# PDS: The Performance Database Server

## Mm_1

****************************************
* Matrix Multiply Algorithm Results *
* Results file: mm_1.tbl *
* Source file: mm.c *
* RAM usage: Need at LEAST 10 MBytes *
* Al Aburto, aburto@nosc.mil *
* 01 Oct 1997 *
****************************************
The Matrix Multiply program mm.c is by Mark Smotherman. His email
address is: mark@cs.clemson.edu. Please contact Mark regarding the
mm.c code or for questions, comments, and results showing wide
variations. What results I get (Al Aburto, aburto@nosc.mil)
I'll pass along to Mark too.

This table of results is kept at 'ftp.nosc.mil' (128.49.192.51) in
directory 'pub/aburto'. You can access this and other programs and
results via anonymous ftp. I try to keep things frequently and
regularly updated.

mm.c is a collection of nine matrix multiply algorithms. Five of those
algorithms were selected for this database. The algorithms and options
are shown below. Compile mm.c as: cc -O -DN=500 mm.c -o mm (or use
whatever other compile options you prefer) and then run mm with the
options shown below. NOTE: You must use '-DN=500' else the matrix size
will be undefined.

The results are very interesting as they reveal the enormous effect
that cache thrashing can have on the results with different machines,
algorithms, compilers, and compiler options.
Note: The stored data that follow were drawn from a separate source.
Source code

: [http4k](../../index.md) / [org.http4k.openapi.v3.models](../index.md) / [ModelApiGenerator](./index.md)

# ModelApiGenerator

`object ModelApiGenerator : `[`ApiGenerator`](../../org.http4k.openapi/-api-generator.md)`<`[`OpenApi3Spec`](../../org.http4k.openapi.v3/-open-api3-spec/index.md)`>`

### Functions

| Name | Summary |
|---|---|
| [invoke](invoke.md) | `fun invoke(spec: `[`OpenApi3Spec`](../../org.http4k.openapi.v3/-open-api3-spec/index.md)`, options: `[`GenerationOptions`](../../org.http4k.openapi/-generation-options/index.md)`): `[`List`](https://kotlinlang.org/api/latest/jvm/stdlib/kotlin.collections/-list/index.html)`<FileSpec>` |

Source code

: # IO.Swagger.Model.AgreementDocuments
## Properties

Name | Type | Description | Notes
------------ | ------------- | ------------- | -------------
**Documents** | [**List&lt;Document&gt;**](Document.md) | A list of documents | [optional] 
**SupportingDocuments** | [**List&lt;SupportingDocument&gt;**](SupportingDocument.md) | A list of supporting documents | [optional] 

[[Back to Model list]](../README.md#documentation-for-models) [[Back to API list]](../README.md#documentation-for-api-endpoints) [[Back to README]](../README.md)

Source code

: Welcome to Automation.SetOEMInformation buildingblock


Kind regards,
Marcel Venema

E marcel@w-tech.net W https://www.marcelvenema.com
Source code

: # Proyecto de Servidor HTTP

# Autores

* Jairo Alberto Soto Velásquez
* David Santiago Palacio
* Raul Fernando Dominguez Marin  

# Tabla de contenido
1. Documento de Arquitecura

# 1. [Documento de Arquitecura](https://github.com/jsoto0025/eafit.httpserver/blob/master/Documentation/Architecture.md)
There are even more efficient algorithms tuned for specific machines.
Toshinori Maeno (tmaeno@cc.titech.ac.jp) of the Tokyo Institute of
Technology has sent me a few examples for HP, IBM, DEC, and Sun.

The MFLOPS rating (for FADD and FMUL) can be obtained from the results.
For example, for the T. Maeno algorithm (mm -m 20), the number of FADD
and FMUL instructions (weighted equally) is N * N * ( 2 * N + 25 )
= 256250000 (for N = 500). Therefore MFLOPS = N*N*(2*N+25) / Runtime,
where Runtime is in seconds (see table below). Thus the IBM RS/6000
Model 560 is working at 256250000/3.44 = 74.5 MFLOPS relative to equally
weighted FADD and FMUL instructions. With a properly 'tuned' algorithm
this could be further improved.

mm -n :option n - normal matrix multiply
mm -u 8 :option u - innermost loop unrolled by factor of 8
mm -t :option t - matrix multiply using transpose of b matrix
mm -b 32 :option b - matrix multiply using blocking (size 32) without
unrolling.
mm -m 20 :option m - matrix multiply using Maeno method of blocking
(size 20) and unrolling.
<<<